What would be the electoral arithmetic for pro‑independence parties if the SNP withdrew from regional lists in a specific Scottish region?
Executive summary
Withdrawing the SNP from regional (list) ballots would change the mechanics of Additional Member System seat allocation but does not automatically guarantee pro‑independence gains or losses: the result depends on how SNP list votes redistribute between smaller pro‑independence parties (Greens, ISP, Alba) and how many constituency seats the SNP still wins in that region, because the AMS uses constituency wins to reduce a party’s entitlement to list seats [1] [2]. Campaign analysis from the Independence for Scotland Party argues that a rival pro‑independence list party would need to reach “critical mass” (roughly 15% of SNP list votes, about 7% of the total) to materially change outcomes, and warns that under some scenarios a fall in SNP constituency success combined with a regional vote drop could cost a pro‑independence majority [3].
1. How the maths works: AMS and the role of constituency wins
The Scottish Parliament uses the Additional Member System: voters cast a constituency (FPTP) vote and a regional list vote, and the allocation of the regional seven seats compensates for constituency results so overall representation is roughly proportional [1] [2]. That means if the SNP did not stand on the regional list, they would still win or lose constituency seats as before, but their absence on the list would lower the number of votes and therefore divisors applied to pro‑independence totals in the region — potentially freeing list seats for other parties [1] [2].
2. Where redistribution helps pro‑independence parties — and where it doesn’t
If SNP list votes transfer mainly to other pro‑independence list parties — for example the Greens, ISP or Alba — those parties could pick up the seats the SNP would otherwise have won on the list; ISP’s own analysis suggests that replacing SNP list MSPs with an ISP MSP could preserve a pro‑independence majority if the party reaches sufficient share [3]. However, the multiplicity of Unionist parties (Labour, Conservatives, Lib Dems) gives them an advantage under list divisors because their votes aren’t concentrated in one party, which can result in Unionist parties picking up more compensatory seats unless a second strong pro‑independence list party attains critical mass [3].

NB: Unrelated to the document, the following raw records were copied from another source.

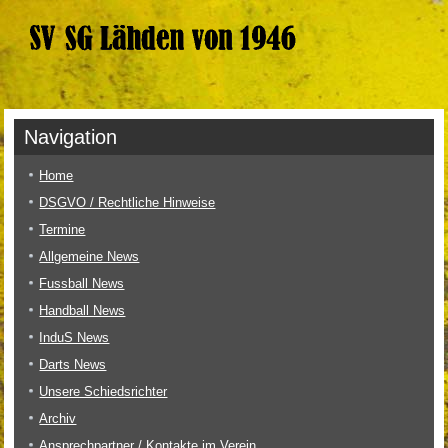
Navigation
Home
DSGVO / Rechtliche Hinweise
Termine
Allgemeine News
Fussball News
Handball News
InduS News
Darts News
Unsere Schiedsrichter
Archiv
Ansprechpartner / Kontakte im Verein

3. Historical patterns that illuminate risks and opportunities
Past regional outcomes show how extremes in constituency dominance can wipe out list representation: North East Scotland in 2016 gave SNP nine of ten constituencies and no list seats for the party in that region — an illustration of how constituency success reduces list returns [3]. By contrast, in 2021 pro‑independence representation depended on both SNP constituency performance and Green list gains, with the combined pro‑independence grouping winning 72 of 129 MSPs overall [4] [5]. Those precedents show withdrawing the SNP from lists can either shift comparable seats to allies or leave gaps if transferred votes are too fragmented.
4. Key quantitative thresholds and a warning scenario
ISP’s public modelling sets a benchmark: an effective secondary pro‑independence list needs around 15% of what SNP list voters currently provide (roughly 7% of total regional vote) to materially compensate for an SNP list absence [3]. Their scenario also flags a danger: if the SNP simultaneously lost about ten constituency seats and saw a 5% regional vote fall, the compensatory list calculus could eliminate a pro‑independence majority — because the SNP would not pick up enough list seats to offset constituency losses [3]. This illustrates that withdrawing from lists is not a simple zero‑sum transfer of seats.
5. What cannot be concluded without regional vote data
Any precise arithmetic for a particular region requires the actual constituency and regional vote shares and where transfers would flow if the SNP stood down on the list; those numbers are not present in the sourced reporting, so a definitive seat‑by‑seat calculation for a named region cannot be produced here [1] [3]. The balance of risk versus reward turns on voter behaviour (who SNP list voters would back instead), the presence and strength of competing pro‑independence lists, and how many constituency seats the SNP retains in that region — all data points absent from the provided sources.